L’Assemblée générale des Nations unies a déclaré que les années 2021 à 2030 seraient dédiées à la Décennie des Nations unies pour la restauration des écosystèmes. Menée par le Programme des Nations unies pour l’environnement et l’Organisation des Nations unies pour l’alimentation et l’agriculture, avec le soutien de partenaires, elle est conçue pour prévenir, stopper et inverser la perte et la dégradation des écosystèmes dans le monde entier. Elle vise à faire revivre des milliards d’hectares d’écosystèmes terrestres et aquatiques. Appel mondial à l’action, la Décennie des Nations unies rassemble le soutien politique, la recherche scientifique et les moyens financiers nécessaires pour intensifier massivement la restauration.

À propos du Programme des Nations Unies pour l’environnement (PNUE)

Le PNUE est la principale autorité mondiale en matière d’environnement.
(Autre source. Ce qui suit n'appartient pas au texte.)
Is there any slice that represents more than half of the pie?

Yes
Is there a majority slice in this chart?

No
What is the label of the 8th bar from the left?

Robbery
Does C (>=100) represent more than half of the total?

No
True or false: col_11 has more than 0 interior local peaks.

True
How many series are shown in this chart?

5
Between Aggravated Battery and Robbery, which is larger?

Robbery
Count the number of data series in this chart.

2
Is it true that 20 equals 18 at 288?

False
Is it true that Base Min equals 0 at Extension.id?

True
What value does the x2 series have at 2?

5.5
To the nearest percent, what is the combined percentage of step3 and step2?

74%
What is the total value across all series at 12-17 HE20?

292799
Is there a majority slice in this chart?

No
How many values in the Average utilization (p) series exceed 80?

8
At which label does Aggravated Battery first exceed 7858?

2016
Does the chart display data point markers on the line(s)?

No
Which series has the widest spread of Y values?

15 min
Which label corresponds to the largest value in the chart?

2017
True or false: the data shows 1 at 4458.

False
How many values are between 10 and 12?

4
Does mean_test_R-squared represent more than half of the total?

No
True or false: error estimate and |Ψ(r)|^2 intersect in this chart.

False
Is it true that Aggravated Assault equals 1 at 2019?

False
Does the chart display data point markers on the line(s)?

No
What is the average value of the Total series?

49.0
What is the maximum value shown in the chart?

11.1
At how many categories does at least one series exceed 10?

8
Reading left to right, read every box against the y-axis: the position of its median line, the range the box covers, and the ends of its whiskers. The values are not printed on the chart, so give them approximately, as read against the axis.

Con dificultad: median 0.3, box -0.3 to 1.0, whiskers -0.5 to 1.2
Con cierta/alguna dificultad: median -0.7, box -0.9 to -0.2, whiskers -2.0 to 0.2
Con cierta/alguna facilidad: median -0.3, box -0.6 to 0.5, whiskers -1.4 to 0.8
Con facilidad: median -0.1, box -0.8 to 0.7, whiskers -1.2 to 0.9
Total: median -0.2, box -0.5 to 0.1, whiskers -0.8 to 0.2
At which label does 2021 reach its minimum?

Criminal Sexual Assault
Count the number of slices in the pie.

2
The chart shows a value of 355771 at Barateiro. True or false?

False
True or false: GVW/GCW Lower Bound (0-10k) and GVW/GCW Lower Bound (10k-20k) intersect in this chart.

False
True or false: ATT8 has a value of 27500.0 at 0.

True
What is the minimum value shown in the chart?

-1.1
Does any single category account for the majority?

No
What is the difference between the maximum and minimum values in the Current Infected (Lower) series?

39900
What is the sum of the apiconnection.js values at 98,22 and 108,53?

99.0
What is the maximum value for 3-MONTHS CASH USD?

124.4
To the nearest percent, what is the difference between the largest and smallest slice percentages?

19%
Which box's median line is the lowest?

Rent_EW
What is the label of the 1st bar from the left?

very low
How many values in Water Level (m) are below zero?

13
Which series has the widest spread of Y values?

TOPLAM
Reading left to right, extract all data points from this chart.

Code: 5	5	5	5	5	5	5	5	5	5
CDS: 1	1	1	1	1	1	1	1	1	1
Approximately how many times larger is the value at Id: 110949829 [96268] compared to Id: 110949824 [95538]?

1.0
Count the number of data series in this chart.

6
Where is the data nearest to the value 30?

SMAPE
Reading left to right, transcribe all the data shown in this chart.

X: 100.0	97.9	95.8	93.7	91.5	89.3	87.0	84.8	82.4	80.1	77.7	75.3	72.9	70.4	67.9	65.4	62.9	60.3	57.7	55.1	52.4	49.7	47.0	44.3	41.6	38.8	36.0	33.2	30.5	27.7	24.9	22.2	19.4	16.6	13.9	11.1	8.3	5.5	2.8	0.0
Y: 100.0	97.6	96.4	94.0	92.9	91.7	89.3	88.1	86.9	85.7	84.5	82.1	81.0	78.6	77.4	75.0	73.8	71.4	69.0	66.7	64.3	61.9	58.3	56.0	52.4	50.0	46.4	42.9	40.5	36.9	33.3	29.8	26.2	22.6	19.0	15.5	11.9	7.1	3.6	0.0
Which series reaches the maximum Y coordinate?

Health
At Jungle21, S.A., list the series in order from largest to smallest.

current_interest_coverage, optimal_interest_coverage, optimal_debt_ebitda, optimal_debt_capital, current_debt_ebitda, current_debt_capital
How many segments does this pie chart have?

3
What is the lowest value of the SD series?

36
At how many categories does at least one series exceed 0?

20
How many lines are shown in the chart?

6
L’organisation fournit un leadership et encourage les partenariats pour assurer la protection de l’environnement en étant source d’inspiration, en informant et en permettant aux nations et aux peuples d’améliorer leur qualité de vie sans compromettre celle des générations futures.


La Décennie des Nations unies pour la restauration des écosystèmes court jusqu’en 2030, qui est également la dernière année pour atteindre les objectifs de développement durable. Si la dégradation des écosystèmes terrestres et aquatiques n’est pas stoppée et inversée, un million d’espèces sont menacées d’extinction. Selon les scientifiques, le fait de restaurer seulement 15 % des écosystèmes dans les zones prioritaires et d’améliorer ainsi les habitats peut réduire les extinctions de 60 %.

La Décennie des Nations unies aborde les trois conventions de Rio et encourage ses partenaires à intégrer les prévisions climatiques et un avenir climatique différent dans leurs efforts de restauration.

Il n’a jamais été plus urgent qu’à présent de relancer les écosystèmes endommagés. Les écosystèmes soutiennent toute la vie sur Terre. Plus nos écosystèmes sont en bonne santé, plus la planète et ses habitants sont en bonne santé. La restauration des écosystèmes sera couronnée de succès si tout le monde rejoint le mouvement #GénérationRestauration pour prévenir, stopper et inverser la dégradation des écosystèmes dans le monde entier.